Dionicia pleaded no contest to an amended petition, and was ordered to spend thirty days in secure detention. She requested sentence credit for five days, but the circuit court denied the request.

Dionicia appealed, and the Court of Appeals reversed on both issues, in an opinion by Judge Gregory A. Peterson.

In Jerrell C.J., the Wisconsin Supreme announced a rule requiring all custodial interrogations of juveniles to be electronically recorded when “feasible” to be admissible.

The Court of Appeals thus framed the issue as two-fold: was Dionicia in custody in the squad car?; and was it feasible to record the interrogation?

Because the squad car was locked, and she could not exit, the court held that she was in custody.

The court further held that it was feasible to record her statements.

The State argued that the lack of a recording device in the squad car made it impossible, and thus unfeasible, to record the interrogation. But the court disagreed.

The court reasoned, “Although [the officer] may not have been capable of recording the initial conversation while in the squad car, nothing prevented him from waiting to question Dionicia until after the short time it took to return to school. As Dionicia points out, if the police are excused from complying with Jerrell C.J. whenever the slightest effort is required to record an interrogation, the Jerrell C.J. rule becomes meaningless.”

The court further found that the recorded statement taken at the school must be suppressed as well. It concluded that the purpose of Jerrell C.J. would not be served by allowing an officer to turn on a recorder only after a juvenile has been convinced to confess.

Because the custodial interrogation of Dionicia was not recorded in its entirety, the court held it must be suppressed in its entirety.

Turning to sentence credit, the court held that Dionicia is entitled to credit for the five days she spent in secure detention prior to disposition.

The court acknowledged that she was only in secure detention for those five days because she failed to return to her nonsecure placement. But the court concluded that she was in detention “in connection with” the battery charge, nonetheless.

Analogizing the situation to adult courts, the court noted, “This is why defense attorneys routinely ask trial courts to convert signature bonds to cash bail when their clients have been arrested on a new charge and remain in custody on the new charge. ‘They do so precisely because they want to assure sentence credit on both offenses.’ (cite omitted).”

Case analysis

This is the first Court of Appeals’ opinion to address the meaning of “feasible” in Jerrell C.J.

Effectively, it precludes any custodial interrogation of juveniles prior to transporting the juvenile to the police station or other facility, if the officer has no recording equipment in the squad car.

In its analysis, the court emphasized that the officer located Dionicia “only half a block from the school” and “only five to then minutes elapsed” between arrest and arriving at the school (emphases added). It says the officer could “easily have refrained” from questioning for that short amount of time.

However, none of that is relevant. Even if it had been an hour before the officer could arrive at a location with recording equipment, it is still just as “feasible” to wait.
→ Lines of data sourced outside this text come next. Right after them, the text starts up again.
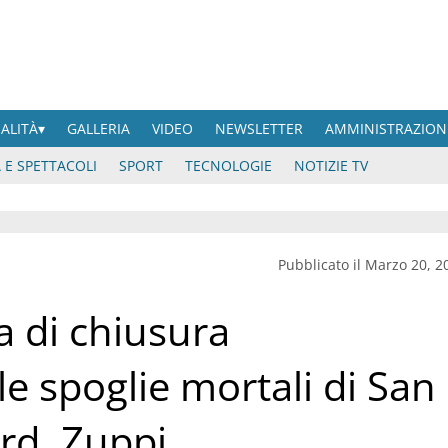
UALITÀ
GALLERIA
VIDEO
NEWSLETTER
AMMINISTRAZION
 E SPETTACOLI
SPORT
TECNOLOGIE
NOTIZIE TV
Pubblicato il Marzo 20, 2
 di chiusura
le spoglie mortali di San
ard. Zuppi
Here, the officer was not investigating a crime in progress, but a completed crime. If it were a crime in progress, then “exigent circumstances” would make waiting unfeasible, whether the wait is five minutes or an hour.

But when investigating a completed crime, it should be irrelevant whether an officer must wait “only” five to ten minutes or an hour to commence interrogation. In both cases, it is equally “feasible” to wait.

What the court held

Case: In the Interest of Dionicia M., No. 2009AP3109

Issues: Can an officer interrogate a juvenile in his squad car, when there is no recording equipment available?

Holdings: No. It is feasible to wait until the juvenile can be transported to a facility with recording equipment, so the statement must be suppressed.

Attorneys: For Petitioner: John P. Zakowski, Eric R. Enli, Green Bay; For Respondent: Andrew Hinkel, Madison.